■ EXTRACT TO READ:
****************************************
He’d met Townes in the green room of a nearby beatnik club that was notoriously dry; Townes had pulled a jug of wine tied to a rope up through the window. When the Old Quarter opened in 65, Townes was a local star. “When Townes walked in the room, he was in charge,” says Wrecks. “And not ’cause he was a bully. He’d walk in the room silently, sit in a chair, and was still the center of attention because he was a charismatic, tall, good-lookin’ genius of a guy.” By 73 the singer was by no means a household name, but on tour he’d fill 2,000-seaters, then give away the paycheck to Wrecks or some waitress.
The original Old Quarter closed in 79, but Wrecks reopened it in Galveston, an hour away from Houston on the Gulf Coast, in the spring of 96. Townes played the opening weekend, and then once more in October, three months before he died. The shows, says Wrecks, were awful. “But it didn’t matter. Townes would sell out a place, and they didn’t care if he was too drunk to play or not,” he tells me. “I read that people would come to see Hank Williams fall off the stage; they wanted to be there, and they’d pay for it. So of course it sold out instantly. It was still Townes.”
Wrecks retired after a stroke in 2016, selling the club to a local musician couple, but he still plays shows here and there. It’s plainly Townes’ legacy keeping the place alive, although Wrecks himself is an institution: besides Townes, he also played bass with Lightnin’ Hopkins and Lucinda Williams. He’s Townes’ subject in “Rex’s Blues,” a song he used to hate and now occasionally covers, which goes, “If it rained an ocean I’d drink it dry, / And lay me down dissatisfied.”
From the LoveMobile, the scenery takes a sharp turn toward the nautical, with Easter-colored beach houses scattering the swampy coastline between Galveston Island and the mainland. The Tetris outlines of offshore drilling rigs glow orange in early sundown as I park outside a motel butted up against the sea. The motel room’s walls are cinderblock, giving the space a certain institutional flair.
If someone had “gone to Galveston” around the 1950s, it meant they’d lost their marbles and were seeking psychiatric treatment. It was March of 64 when the Van Zandts drove their son, recently 20, to the Galveston State Psychopathic Hospital. They’d learned that Townes had withdrawn from college with a note he’d forged — and about his binge drinking and mood swings and long hitchhiking jags — and had shown up without notice to his Colorado flophouse, finding him stuck to the carpet after a night of sniffing glue. The doctors diagnosed him as an “obsessive-compulsive schizoid character with strong paranoid trends,” and prescribed a regimen of shock therapies over the course of three months, alternating electroshock treatments with insulin-induced comas. Townes returned to Houston with no memory of his childhood, a whole block of his life erased.
****************************************
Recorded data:
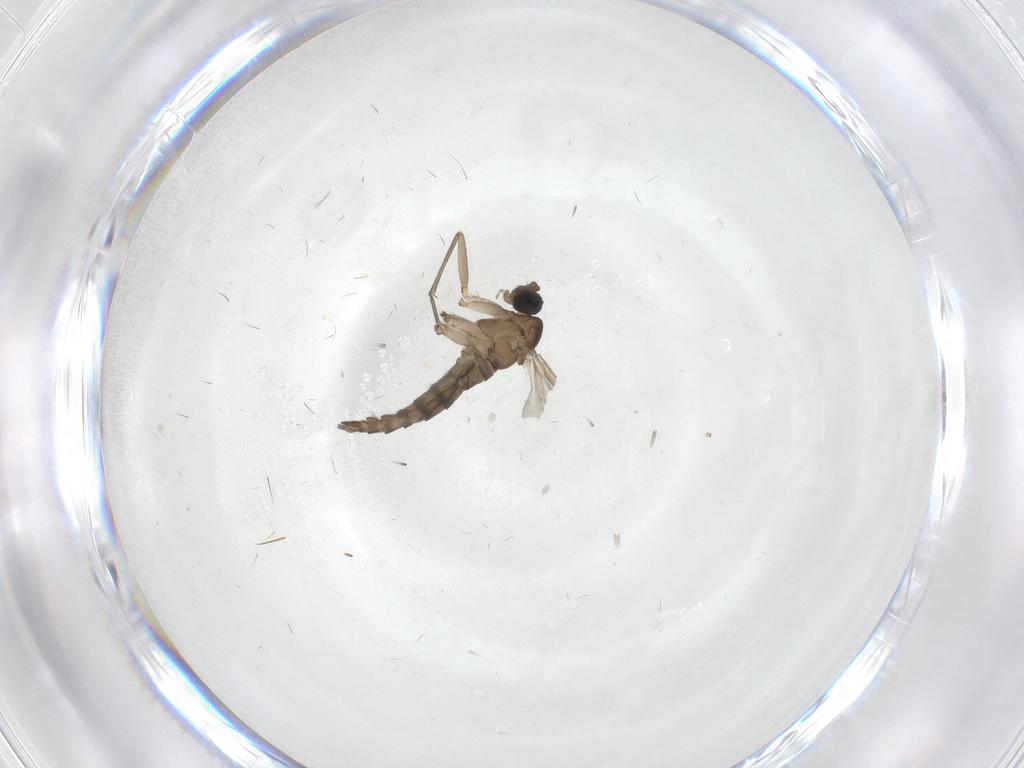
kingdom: Animalia
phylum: Arthropoda
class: Insecta
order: Diptera
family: Sciaridae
****************************************
■ WORK INSTRUCTION:
Determine whether each statement agrees with the text about Townes and the Old Quarter: (a) the original Old Quarter closed in 79; (b) Wrecks played bass with Lucinda Williams; (c) Townes underwent shock therapies over six months. Answer yes or no for each, quoting the words of the text that decide it.

■ EXERCISE RESULT:
(a) Yes: "The original Old Quarter closed in 79"
(b) Yes: "he also played bass with Lightnin’ Hopkins and Lucinda Williams"
(c) No: "prescribed a regimen of shock therapies over the course of three months"